Mercy Ministry in the Church

Over the last few years, 9Marks has offered occasional warnings about mission creep in the local church. We believe the local church exists to make disciples and to teach them to do everything that the Lord Jesus commanded. Therefore, the local church, its pastors, its public gatherings, and any joint institutional resources belonging to the body should be dedicated to equipping the membership for works of ministry through teaching the truth in love. Acts of mercy are surely essential for God’s people, but for the institutional church, teaching is essential in a way that organized and structured mercy-ministry programs are not. Teaching is the water that gives life to all Christian activity inside and outside of church building doors.

But like every kindergarten teacher knows, sometimes the line is thin between teaching a kid to build a popsicle-stick house and being willing to get glue on your fingers and to build it with her. It just may be that, from time to time, even often, the local institutional church will best fulfill its Matthew-28 and Ephesians-4 mission by getting glue on its fingers. This not only teaches the saints what it means to be a Christian, it also provides a natural vehicle for organizing and facilitating their new-found love to do mercy ministry. 

Bottom line: the local church, institutionally speaking, is called to teach. That is its job. Lose that, you lose everything. But that institution is made up of human beings who must go and do. And where institutional resources (staff time, budget monies, etc.) are available for something more than teaching, they might be wisely and wonderfully stewarded in helping church members to pursue the good deeds that Jesus commands them to do.

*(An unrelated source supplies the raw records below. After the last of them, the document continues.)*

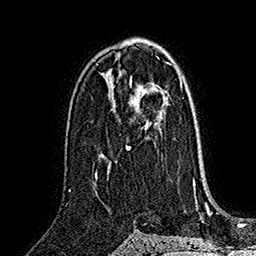
Breast MRI (dynamic contrast-enhanced), one axial slice. Slice 95 of 160 in the series (ordered by position). Cropped to one breast. Dynamic contrast-enhanced series, time point 2 of 7 at this slice position (early post-contrast). 1.5 T. TE 2.8 ms, TR 5.4 ms. 256 × 256 image matrix, field of view 180 × 180 mm. Female patient.
Outlined on this slice (semi-automatically segmented with operator editing):
- enhancing-tissue mask used for the functional tumour volume (all voxels passing the contrast-enhancement thresholds inside the analysis volume; usually the tumour): bounding box [x1, y1, x2, y2] px = [126, 82, 182, 149]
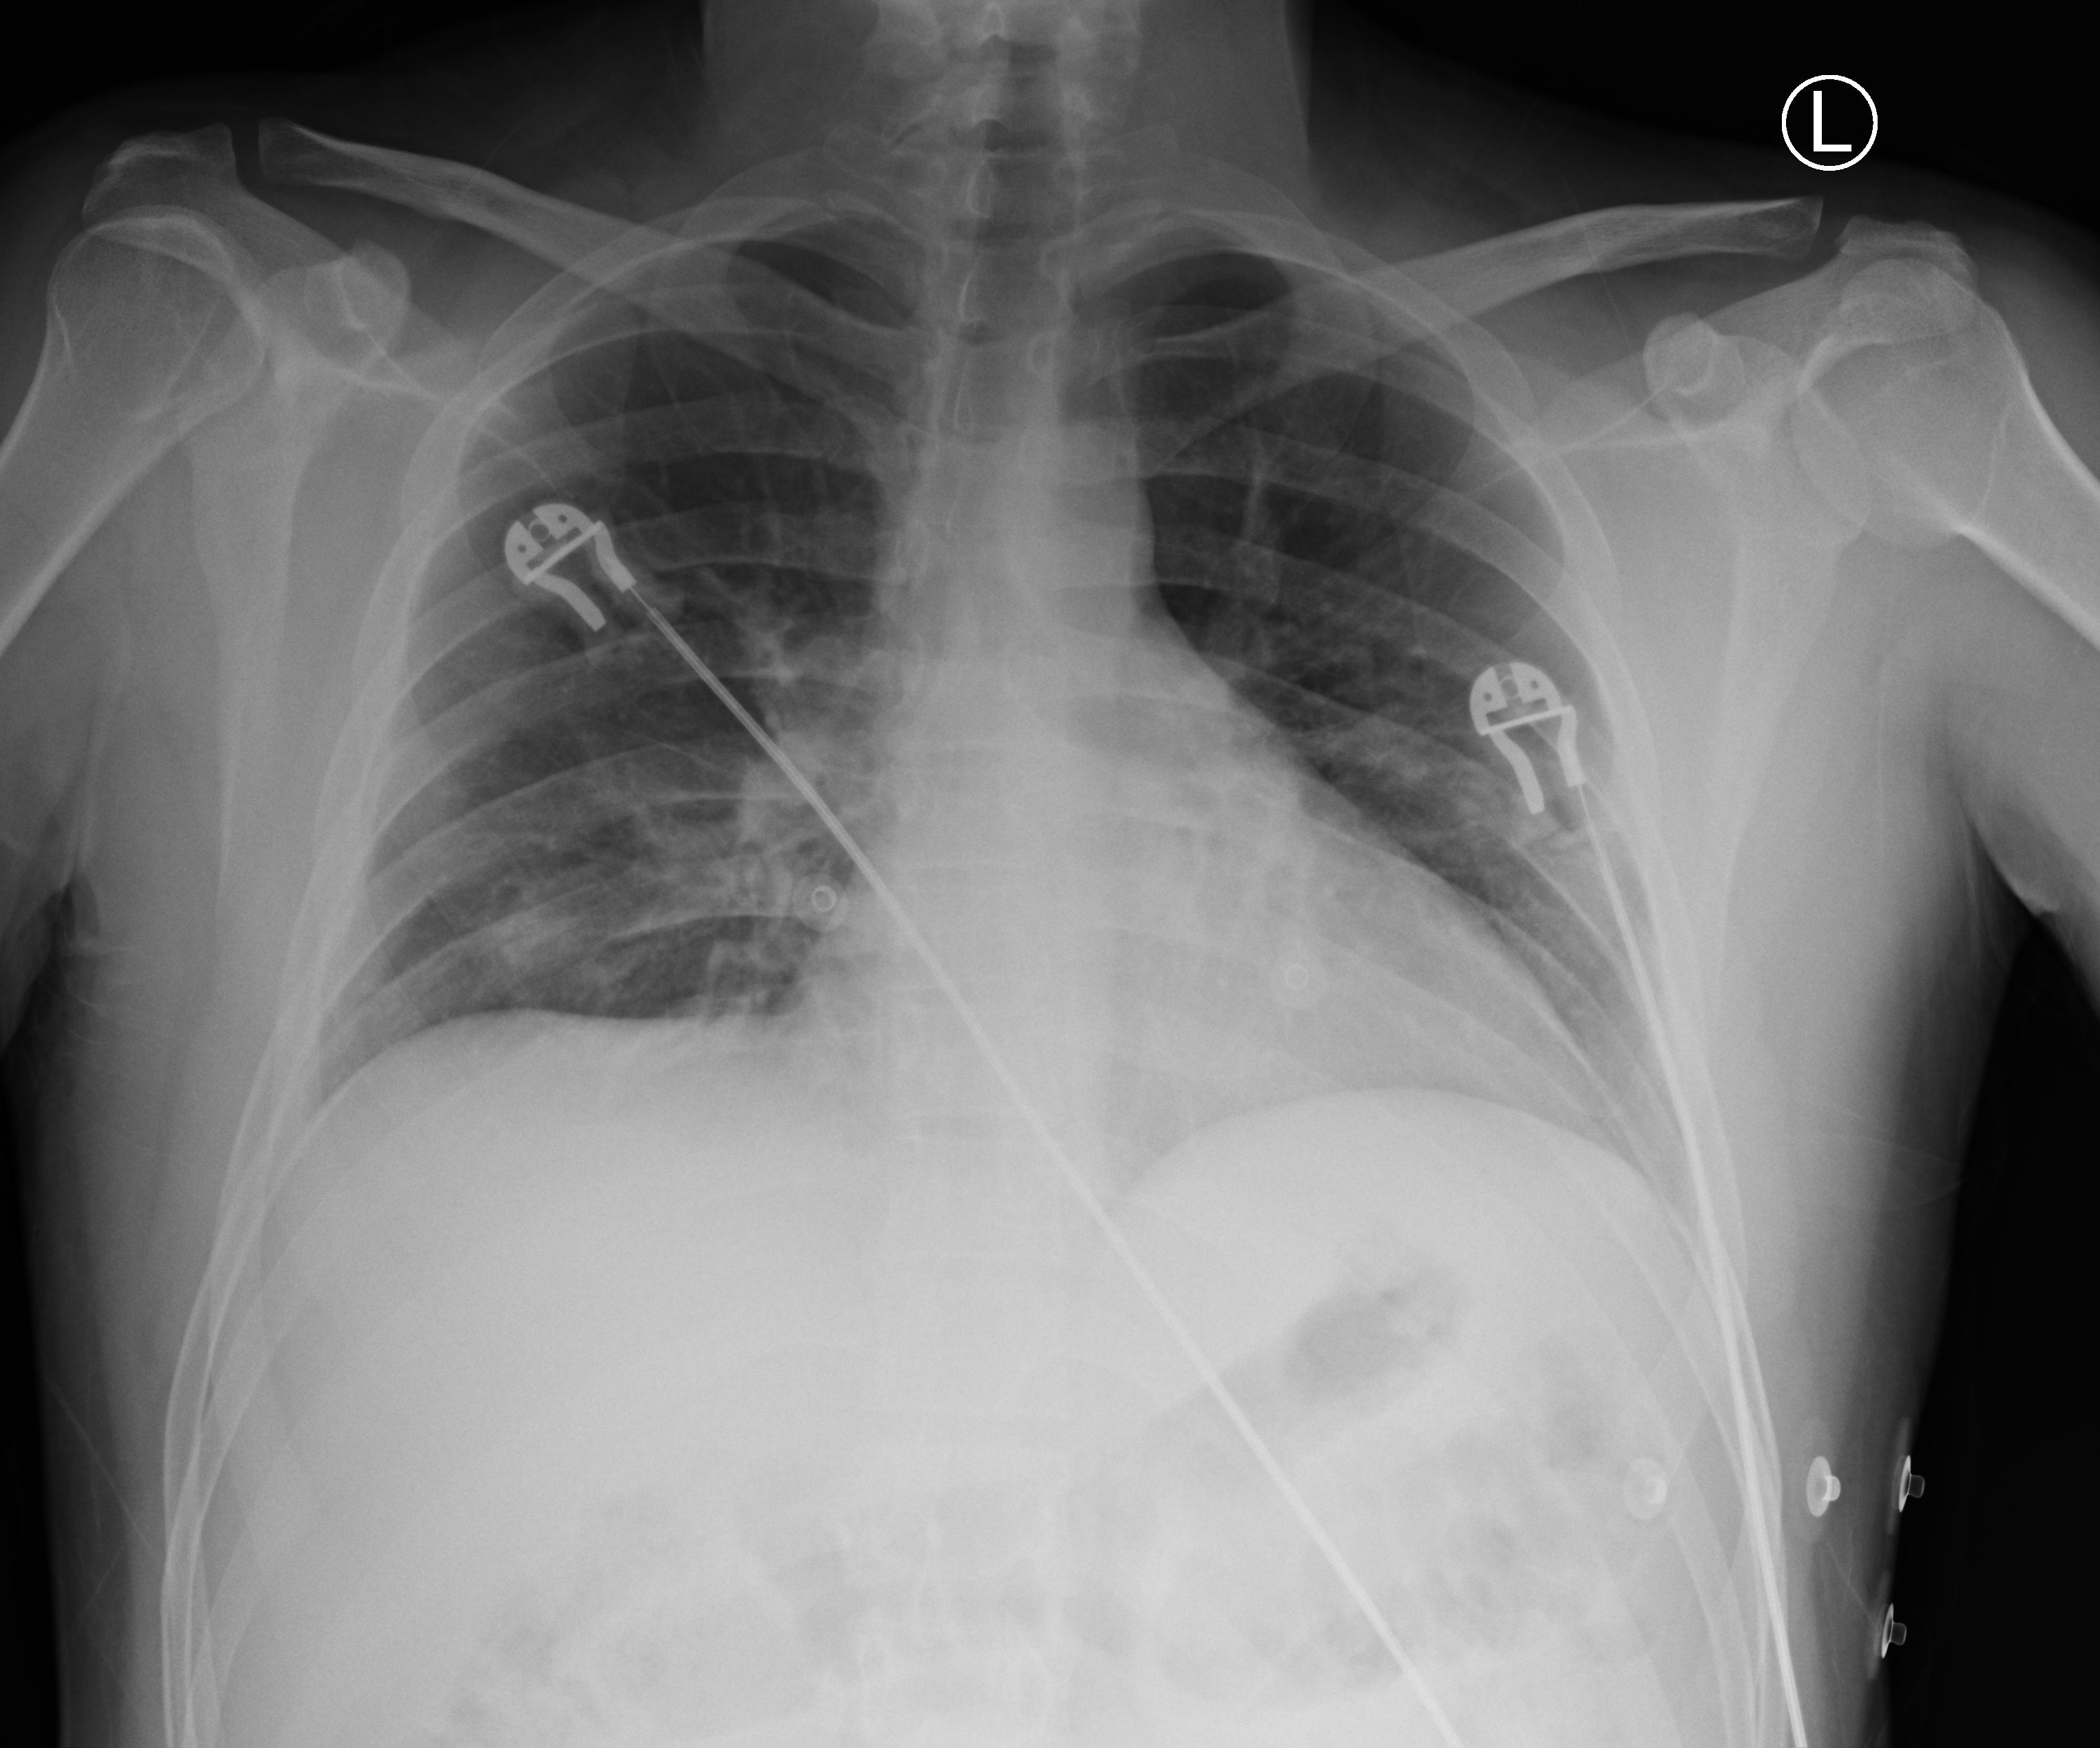
Portable chest radiograph; anteroposterior (AP) projection. Male patient hospitalised with COVID-19, age 18–59 years.
Hospital-stay facts (about this admission, not read from this image; timing relative to this image not recorded): admitted to intensive care during this hospital stay: no.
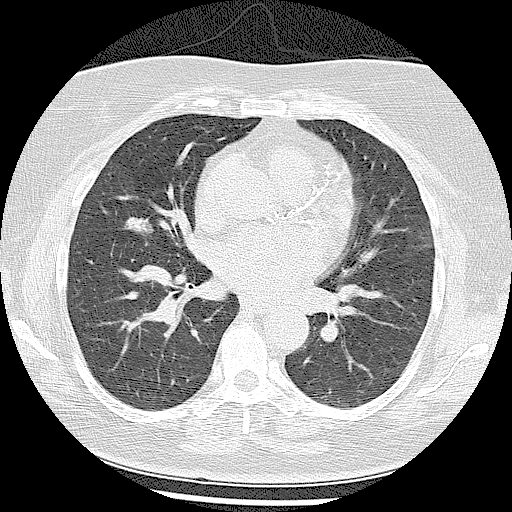
Low-dose screening chest CT, one axial slice. Reconstruction kernel LUNG. 120 kVp. Lung window (W 1500 / L -600 HU). 2.5 mm slice thickness. 512 × 512 image matrix, field of view 350 × 350 mm.
Annotated regions visible in this slice (manually delineated by an expert):
- lesion 1 (tumor, middle lobe of right lung): bounding box (x1, y1, x2, y2) in pixels: (123, 217, 154, 234)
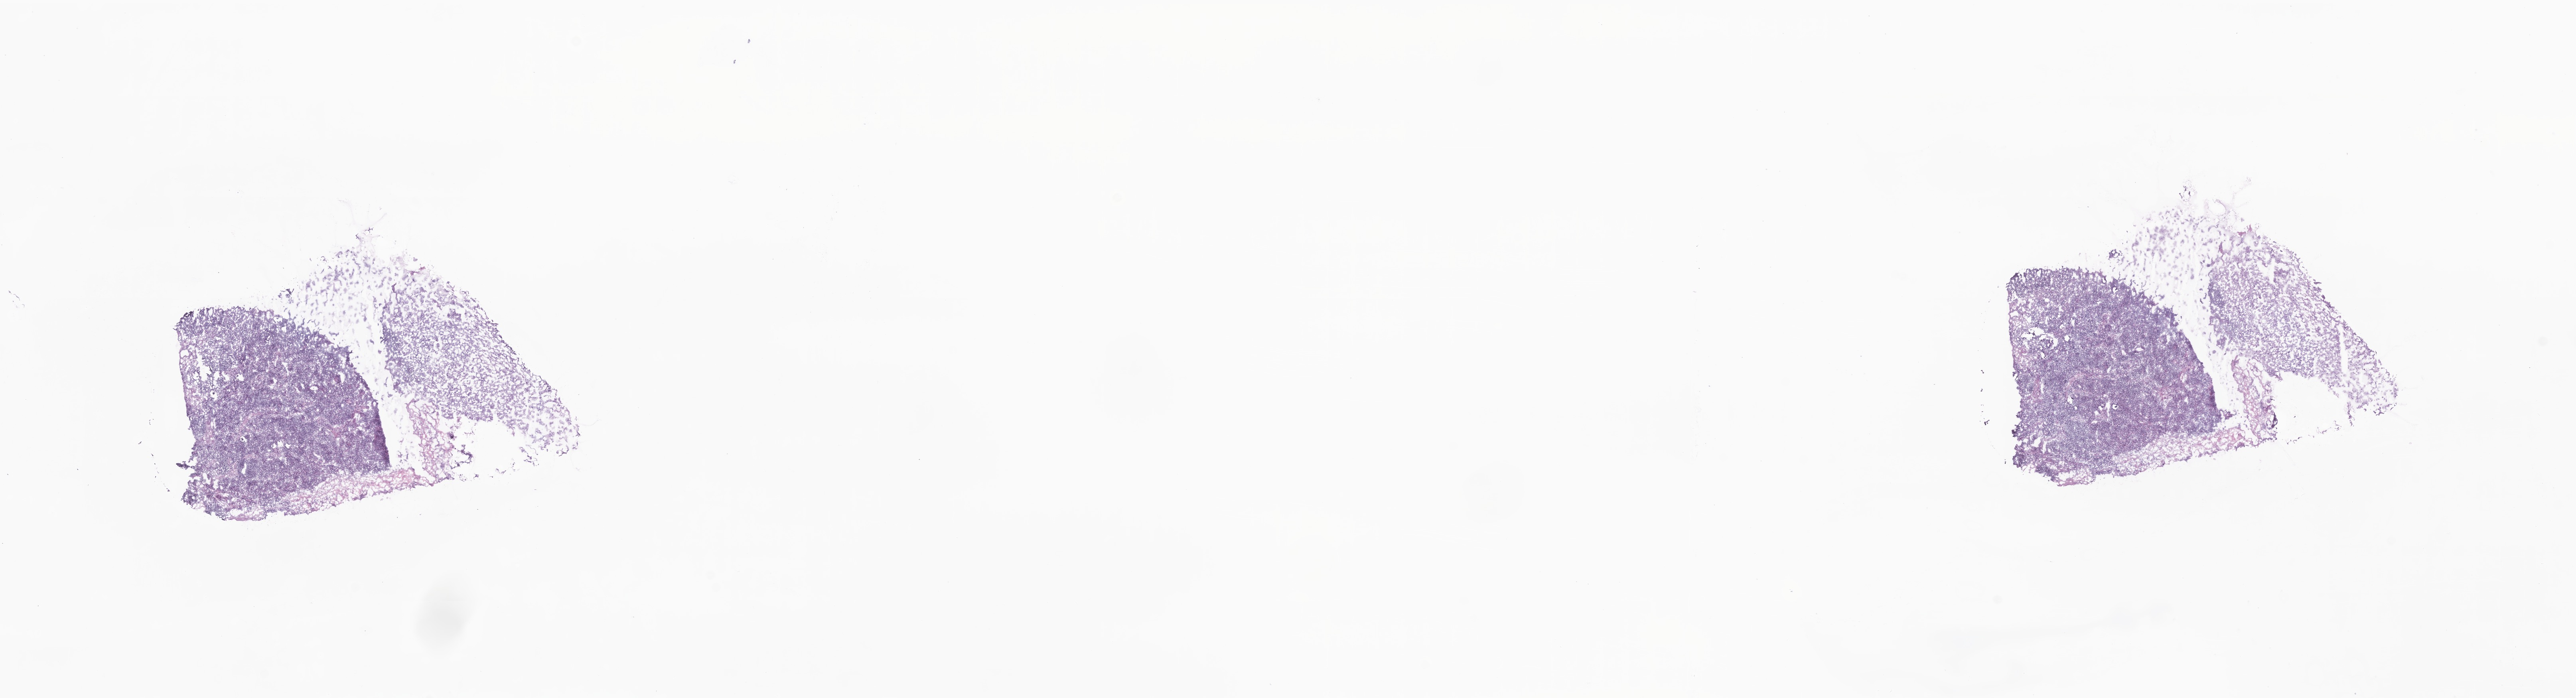
Hematoxylin and eosin (H&E) whole-slide image, low-resolution overview of the scanned area, about 27.2 x 7.4 mm. Cryosection. Metastatic tumor tissue, resected from lymph nodes of inguinal region or leg. Male patient; age at initial diagnosis 45 years.
Patient diagnosis (primary): Malignant melanoma, NOS.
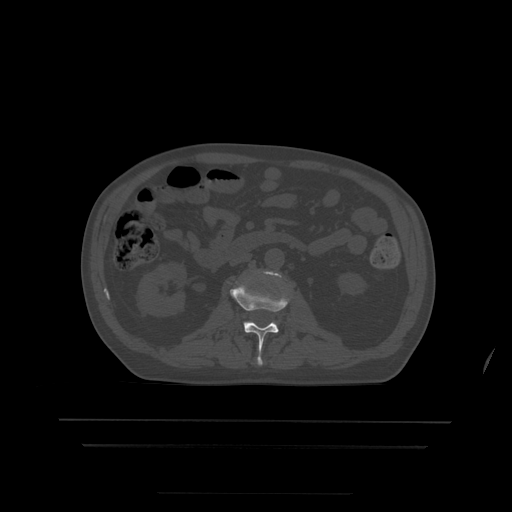
CT including the spine, one axial slice. Position 140 of 522 along the scan axis. Bone window (W 1800 / L 400 HU). 1.25 mm slice thickness. 512 × 512 image matrix, field of view 436 × 436 mm. Patient age 68 years. From the clinical record (not read from this slice): primary cancer: urothelial.
Outlined on this slice (semi-automatically segmented with operator editing):
- L2 vertebra: bounding box (x1, y1, x2, y2) in pixels: (230, 284, 291, 365)
- L3 vertebra: (264, 271, 281, 277)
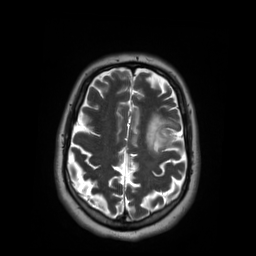
Brain MRI from a brain-tumour surgery series, one axial slice. Slice 41 of 59 in the series (ordered by position). 3.03 mm slice thickness. 256 × 256 image matrix, field of view 250 × 250 mm. From the clinical record (not read from this slice): histopathology: Oligodendroglioma; WHO grade: 2; IDH mutation: yes.
Structures marked on this image (expert manual segmentation):
- tumour: bounding box (x1, y1, x2, y2) in pixels: (145, 117, 178, 155)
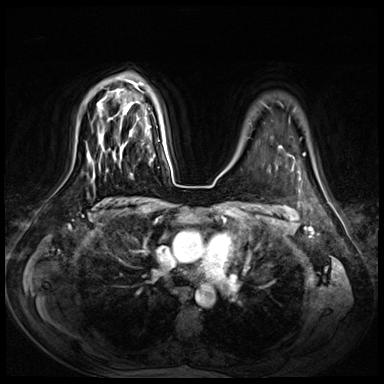
Breast MRI (dynamic contrast-enhanced), one axial slice. Slice 54 of 72 in the series (ordered by position). Dynamic contrast-enhanced series, time point 2 of 8 at this slice position (early post-contrast). 3 T. TE 1.4 ms, TR 4.3 ms. 2.5 mm slice thickness. 384 × 384 image matrix, field of view 360 × 360 mm. Female patient.
Structures marked on this image (semi-automatically segmented with operator editing):
- enhancing-tissue mask used for the functional tumour volume (all voxels passing the contrast-enhancement thresholds inside the analysis volume; usually the tumour): bounding box (x1, y1, x2, y2) in pixels: (129, 158, 150, 178)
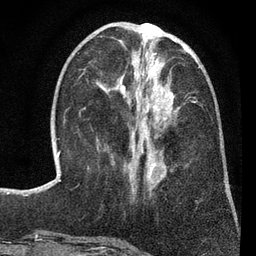
Breast MRI (dynamic contrast-enhanced), one axial slice; slice 28 of 80 in the series (ordered by position); cropped to one breast; dynamic contrast-enhanced series, time point 2 of 7 at this slice position (early post-contrast); 3 T; TE 2.2 ms, TR 5.5 ms; 2 mm slice thickness; 256 × 256 image matrix. Female patient.
Outlined on this slice (semi-automatic segmentation, software-assisted and operator-edited):
- enhancing-tissue mask used for the functional tumour volume (all voxels passing the contrast-enhancement thresholds inside the analysis volume; usually the tumour): box from (x=121, y=86) to (x=166, y=180) px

For these reasons, 9Marks wants to offer constructive help for how local churches might pursue such organized mercy ministry. (Clarification: some Presbyterian traditions use the term “mercy ministry” to refer to a church’s internal diaconal care for the physical needs of its own members. We are using it more broadly here.) Jamie Dunlop gets the ball rolling by offering the best big picture model we can think of. We will not fully endorse any one philosophy and method as “the 9Marks way,” but Dunlop’s model strikes us as very sensible, at least for churches in the wealthy West.

Timothy Keller then takes a step back to provide an even bigger picture: do we really think preaching is primary? Yes. What role does that leave for anything else? Read Keller.

Mike McKinley rightly connects mercy ministry to evangelism, and Kevin DeYoung offers wise counsel on how to discriminate between one need and another. Resources are finite. Where should we spend them? 

John Lauber, Jamie Dunlop, and Layla Wilder offer practical advice on more specific matters like how to speak with the down and out. And then David Apple, J. D. Greear, and Justin Holcomb offer three striking examples of how churches have become involved in good work. All three will be the first to tell you that they have not done everything wisely, and not everything may be worth replicating (we learn as we go!). Still, you might find one or two elements to inspire you.